Thüringer Exporte: Zollstreit: Für Thüringer Ministerin ein bitteres Ergebnis

Die Gefahr eines Handelskriegs zwischen den USA und der EU ist zwar abgewendet, aber der Kompromiss im Zollstreit wird in Thüringen kritisch gesehen.

Thüringens Wirtschaftsministerin Colette Boos-John (CDU) sieht den Kompromiss im Zollstreit zwischen den USA und der EU kritisch. Sie bezeichnete die Einigung in Erfurt als „sauren Apfel, in den die EU beißen musste, um einen Handelskrieg abzuwenden“. Das Ergebnis sei bitter und werde gerade die deutsche Wirtschaft empfindlich treffen. 

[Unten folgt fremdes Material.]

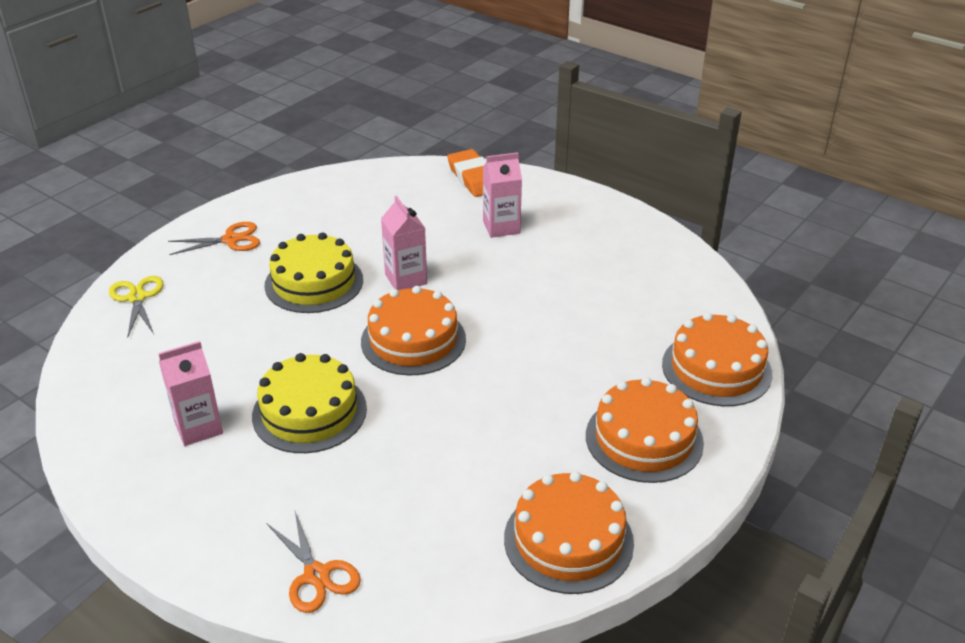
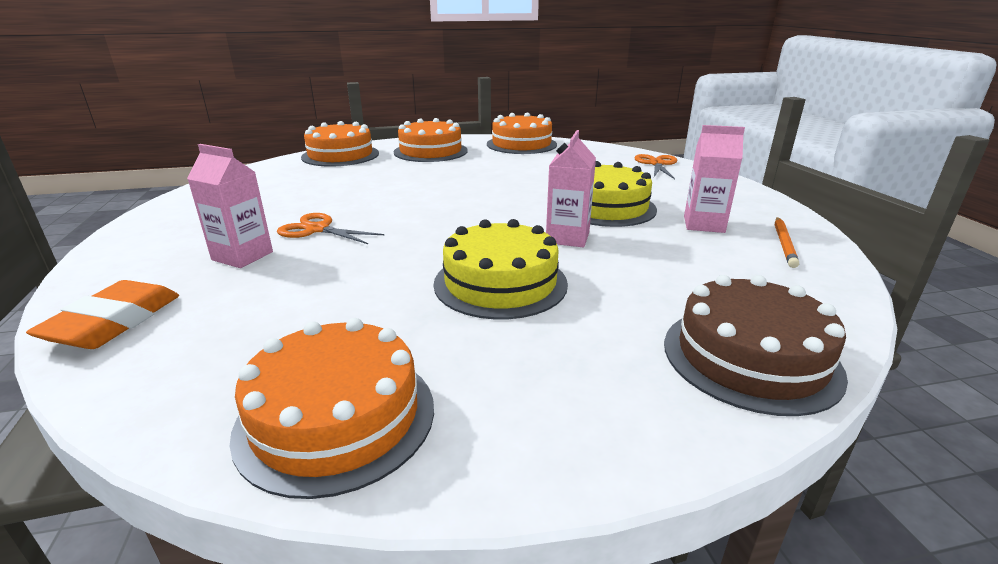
camera: 140 degrees left, 10 degrees down
(117, 429) = (783, 244): none -> orange pencil
(137, 298) = (750, 357): yellow scissors -> brown cake
(231, 240) = (549, 391): orange scissors -> orange scissors (317, 229)
(406, 279) = (410, 251): pink carton -> pink carton (567, 238)
(413, 340) = (477, 214): orange cake -> orange cake (336, 417)

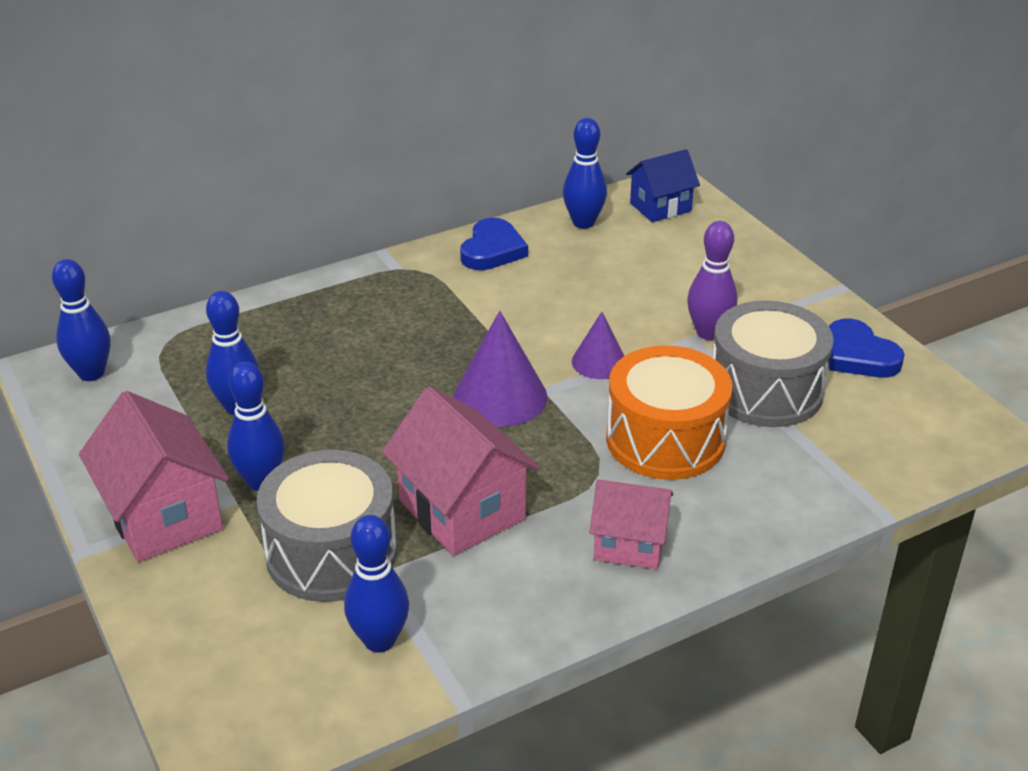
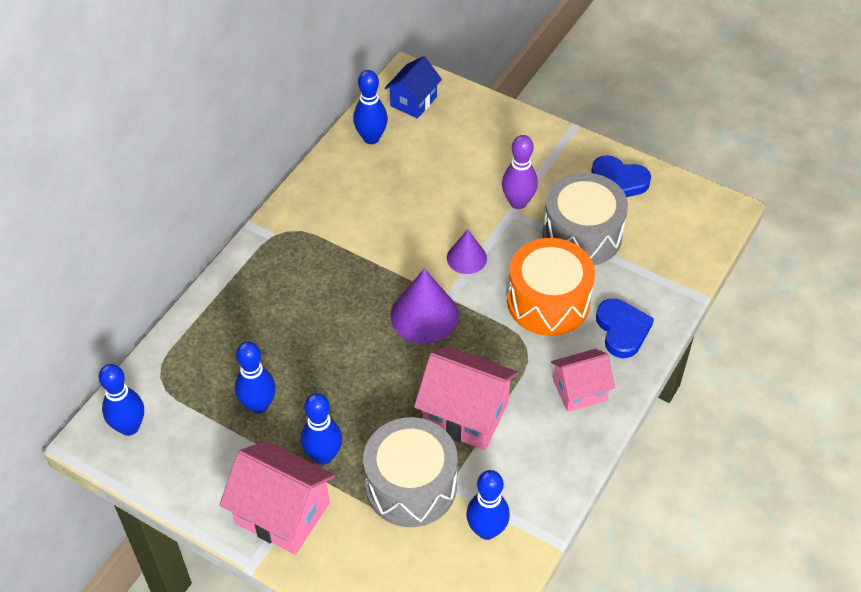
camera: 30 degrees left, 15 degrees up
(492, 250) = (326, 190): blue heart -> blue heart (622, 330)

Zumindest gebe es jetzt eine gewisse, wenn auch teuer erkaufte, Planungssicherheit für die Unternehmen, sagte Boos-John. Mit Skepsis, aber auch einer gewissen Erleichterung reagierten Thüringer Wirtschaftsorganisationen. 

USA wichtigster Handelspartner für Thüringen 

Die USA sind mit großem Abstand das wichtigste Exportland für Thüringer Unternehmen. Laut früheren Angaben des Wirtschaftsministeriums belief sich das Handelsvolumen Thüringens mit den USA im vergangenen Jahr auf etwa 2,8 Milliarden Euro: Waren für knapp 2,2 Milliarden Euro exportierte Thüringen, Waren für 625 Millionen Euro wurden importiert. 

US-Präsident Donald Trump und EU-Kommissionspräsidentin Ursula von der Leyen hatten sich auf einen Basiszollsatz in Höhe von 15 Prozent auf die meisten EU-Importe in die USA geeinigt. Das gilt laut von der Leyen auch für die Autos, Halbleiter und Pharmaprodukte. Die Einigung schaffe zudem einen Rahmen für die zukünftige Senkung der Zölle auf weitere Produkte.

Nach den Worten des Präsidenten des Verbandes der Wirtschaft, Hartmut Koch, ist es „zunächst nicht so schlimm wie befürchtet, doch es bleibt ein fragiler Deal“. Die europäische Automobilbranche profitiere von einer deutlichen Zollsenkung im Vergleich zu den US-Zöllen von 27,5 Prozent, die seit April galten: „Das wirkt sich auch auf die Thüringer Automobilzulieferer aus.“

„Ein wenig Luft verschafft“ 

Aus Sicht des Präsidenten der Industrie- und Handelskammer Erfurt, Peter Zaiß, verschafft der Kompromiss den Exportfirmen ein wenig Luft: „Weitere Einbrüche im Exportgeschäft mit dem wichtigsten Handelspartner Thüringens können wir uns nicht leisten.“

Das deutsche Bruttoinlandsprodukt könnte in der Folge nach einer Schnellanalyse des Kieler Instituts für Weltwirtschaft (IfW) um 0,15 Prozent oder 6,5 Milliarden Euro sinken. Details und offene Fragen der Einigung müssten nun schnell geklärt und die Vereinbarung dann noch von den 27 EU-Mitgliedsstaaten ratifiziert werden.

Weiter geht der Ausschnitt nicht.